__How to complete this task__
Return each line of the data below that contains the string "clipboard".

Rendered images with source text:
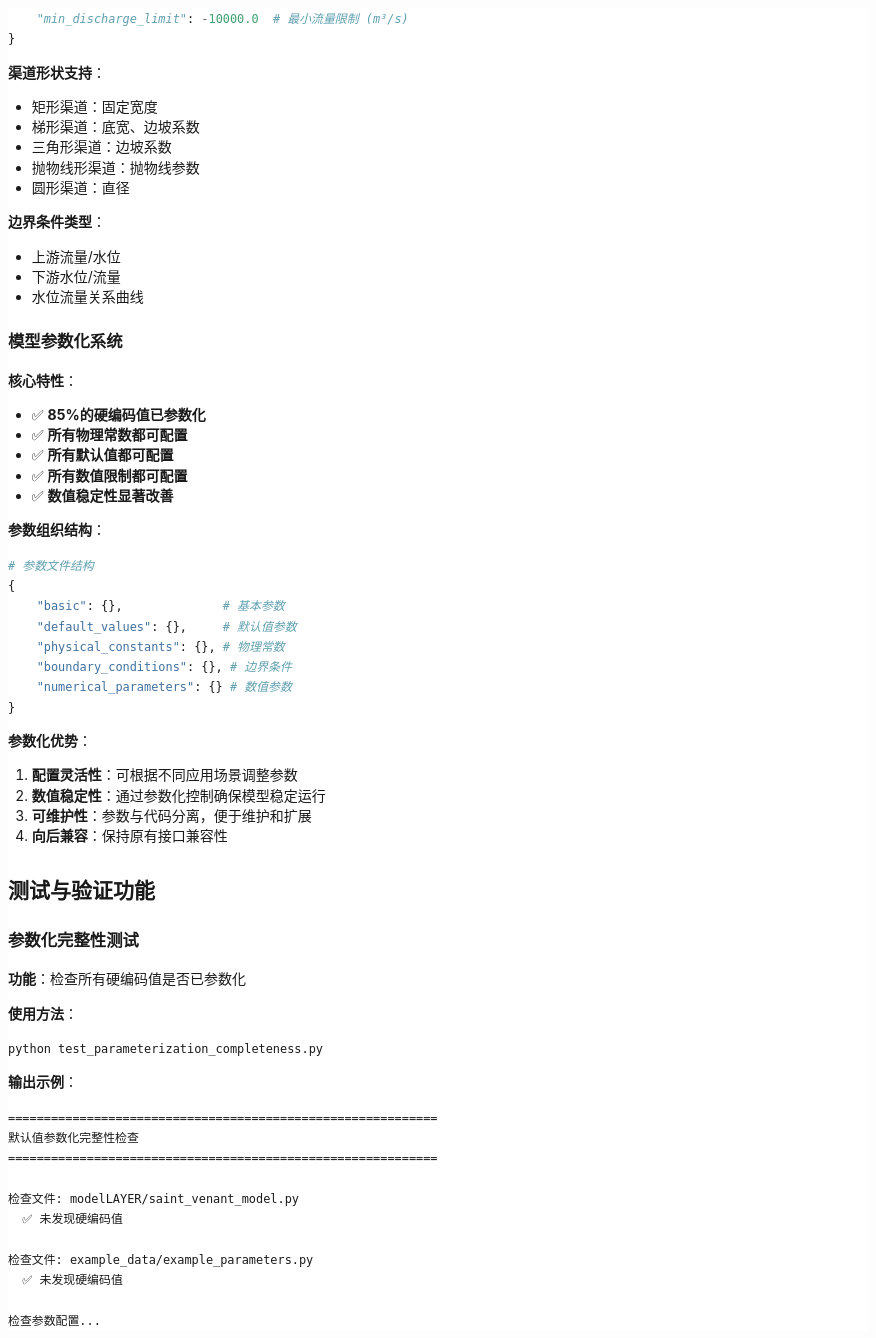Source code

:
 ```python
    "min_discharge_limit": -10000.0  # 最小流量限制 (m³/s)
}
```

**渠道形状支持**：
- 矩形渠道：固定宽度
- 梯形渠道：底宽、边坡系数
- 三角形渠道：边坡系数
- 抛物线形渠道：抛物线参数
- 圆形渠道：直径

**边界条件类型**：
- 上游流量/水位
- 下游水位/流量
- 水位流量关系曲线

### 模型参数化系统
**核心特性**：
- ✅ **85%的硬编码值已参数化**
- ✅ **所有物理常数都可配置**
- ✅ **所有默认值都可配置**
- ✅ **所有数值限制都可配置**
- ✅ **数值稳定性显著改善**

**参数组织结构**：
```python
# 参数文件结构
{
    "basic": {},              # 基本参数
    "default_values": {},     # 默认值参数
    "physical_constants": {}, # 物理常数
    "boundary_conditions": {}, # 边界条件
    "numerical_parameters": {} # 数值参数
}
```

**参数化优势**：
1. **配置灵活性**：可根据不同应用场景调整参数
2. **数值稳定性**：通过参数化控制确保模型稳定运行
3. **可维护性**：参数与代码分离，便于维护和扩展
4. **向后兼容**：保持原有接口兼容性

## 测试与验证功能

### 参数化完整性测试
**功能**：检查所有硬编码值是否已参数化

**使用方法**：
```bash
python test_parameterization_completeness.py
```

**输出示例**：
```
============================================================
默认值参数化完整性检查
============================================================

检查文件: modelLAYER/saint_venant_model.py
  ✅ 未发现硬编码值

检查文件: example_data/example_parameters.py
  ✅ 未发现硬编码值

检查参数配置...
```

--

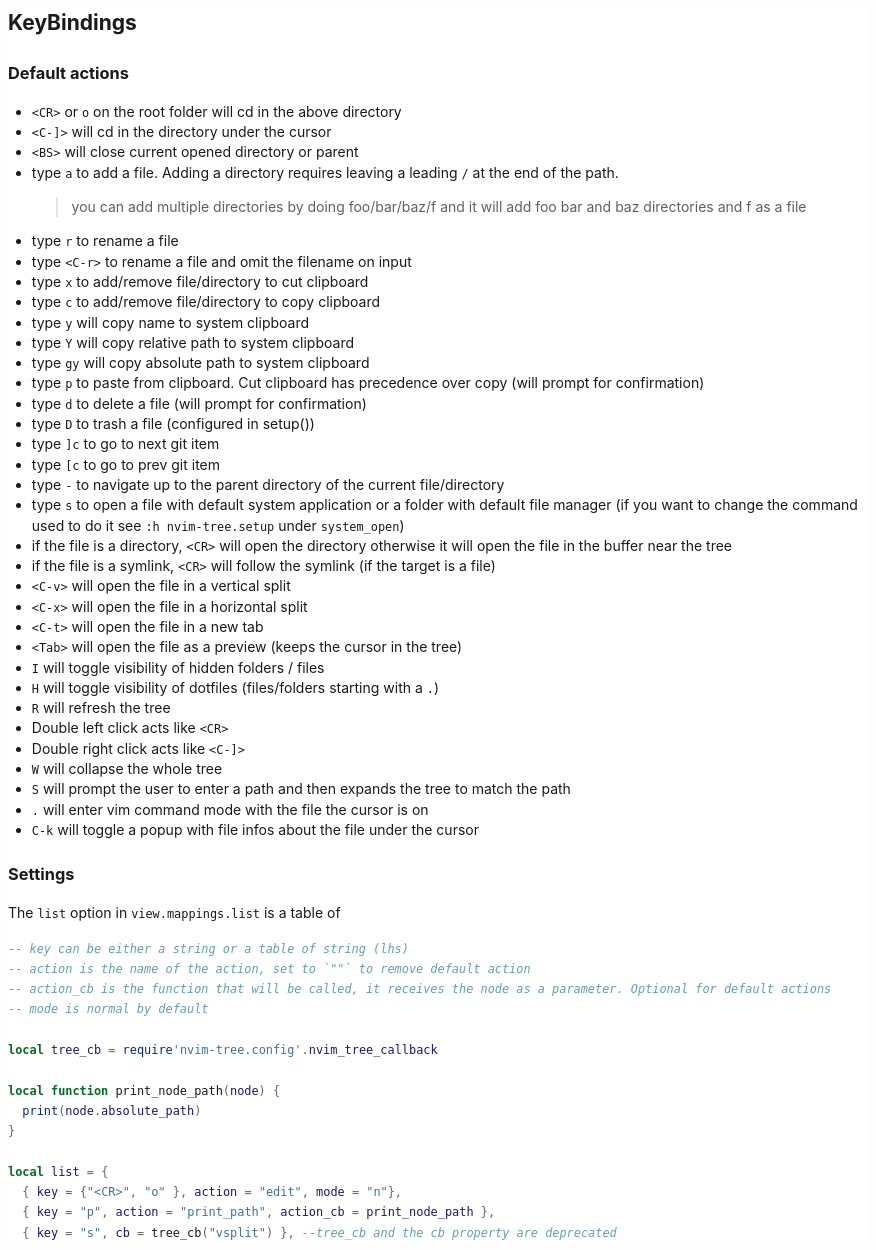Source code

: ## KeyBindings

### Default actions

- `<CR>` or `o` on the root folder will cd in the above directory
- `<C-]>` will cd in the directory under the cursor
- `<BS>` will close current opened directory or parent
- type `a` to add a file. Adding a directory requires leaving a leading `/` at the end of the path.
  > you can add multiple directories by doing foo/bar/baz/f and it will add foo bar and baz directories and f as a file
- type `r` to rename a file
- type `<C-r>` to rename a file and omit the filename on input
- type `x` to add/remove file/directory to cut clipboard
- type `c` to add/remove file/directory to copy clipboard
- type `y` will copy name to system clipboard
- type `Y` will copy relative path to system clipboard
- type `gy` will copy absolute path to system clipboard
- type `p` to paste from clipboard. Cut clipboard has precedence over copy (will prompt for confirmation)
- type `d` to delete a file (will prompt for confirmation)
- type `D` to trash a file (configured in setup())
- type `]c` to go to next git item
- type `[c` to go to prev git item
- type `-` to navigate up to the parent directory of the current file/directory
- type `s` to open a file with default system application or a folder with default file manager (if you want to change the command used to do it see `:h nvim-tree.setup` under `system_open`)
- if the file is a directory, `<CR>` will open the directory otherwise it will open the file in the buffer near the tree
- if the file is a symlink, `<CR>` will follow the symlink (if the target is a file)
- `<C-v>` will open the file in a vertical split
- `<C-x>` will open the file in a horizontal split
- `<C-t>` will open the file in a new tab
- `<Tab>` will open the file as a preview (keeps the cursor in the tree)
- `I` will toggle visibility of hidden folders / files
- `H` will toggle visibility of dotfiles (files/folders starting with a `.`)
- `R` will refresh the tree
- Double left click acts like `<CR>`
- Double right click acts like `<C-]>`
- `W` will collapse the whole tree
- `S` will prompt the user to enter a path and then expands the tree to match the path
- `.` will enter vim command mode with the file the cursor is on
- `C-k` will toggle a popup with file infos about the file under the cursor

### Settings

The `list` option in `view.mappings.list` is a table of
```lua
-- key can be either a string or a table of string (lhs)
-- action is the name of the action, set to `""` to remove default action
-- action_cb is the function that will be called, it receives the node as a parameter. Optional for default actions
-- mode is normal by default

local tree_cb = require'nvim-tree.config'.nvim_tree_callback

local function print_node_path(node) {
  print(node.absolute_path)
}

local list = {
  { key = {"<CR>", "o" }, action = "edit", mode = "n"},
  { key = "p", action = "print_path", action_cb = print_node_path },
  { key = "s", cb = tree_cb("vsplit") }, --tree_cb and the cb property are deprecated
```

==

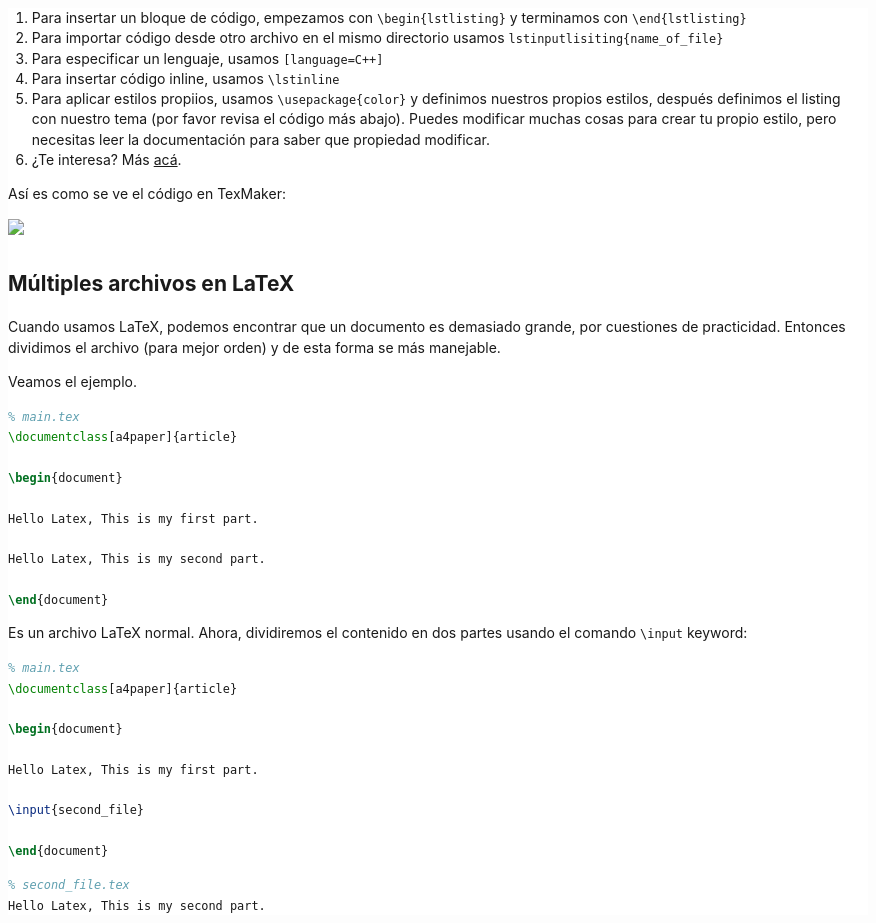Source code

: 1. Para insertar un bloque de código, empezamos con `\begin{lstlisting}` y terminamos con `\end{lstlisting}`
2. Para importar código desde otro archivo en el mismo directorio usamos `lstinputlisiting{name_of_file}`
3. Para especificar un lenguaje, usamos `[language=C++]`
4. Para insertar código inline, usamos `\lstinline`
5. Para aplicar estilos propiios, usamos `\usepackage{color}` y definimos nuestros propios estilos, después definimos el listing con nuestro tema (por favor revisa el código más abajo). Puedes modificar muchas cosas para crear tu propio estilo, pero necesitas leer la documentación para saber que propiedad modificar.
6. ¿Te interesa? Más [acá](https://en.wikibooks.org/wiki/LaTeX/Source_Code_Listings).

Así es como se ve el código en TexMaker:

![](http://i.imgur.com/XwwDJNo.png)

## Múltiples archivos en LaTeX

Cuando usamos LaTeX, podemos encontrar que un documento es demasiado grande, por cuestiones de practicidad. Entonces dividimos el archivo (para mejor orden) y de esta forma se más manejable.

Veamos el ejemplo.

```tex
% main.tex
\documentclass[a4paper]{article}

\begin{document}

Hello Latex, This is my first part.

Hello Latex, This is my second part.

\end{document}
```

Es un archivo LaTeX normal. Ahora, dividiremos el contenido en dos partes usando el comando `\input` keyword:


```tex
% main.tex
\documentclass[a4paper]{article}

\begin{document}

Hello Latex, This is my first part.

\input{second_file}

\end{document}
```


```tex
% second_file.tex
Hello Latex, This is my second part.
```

__Response__
- type `x` to add/remove file/directory to cut clipboard
- type `c` to add/remove file/directory to copy clipboard
- type `y` will copy name to system clipboard
- type `Y` will copy relative path to system clipboard
- type `gy` will copy absolute path to system clipboard
- type `p` to paste from clipboard. Cut clipboard has precedence over copy (will prompt for confirmation)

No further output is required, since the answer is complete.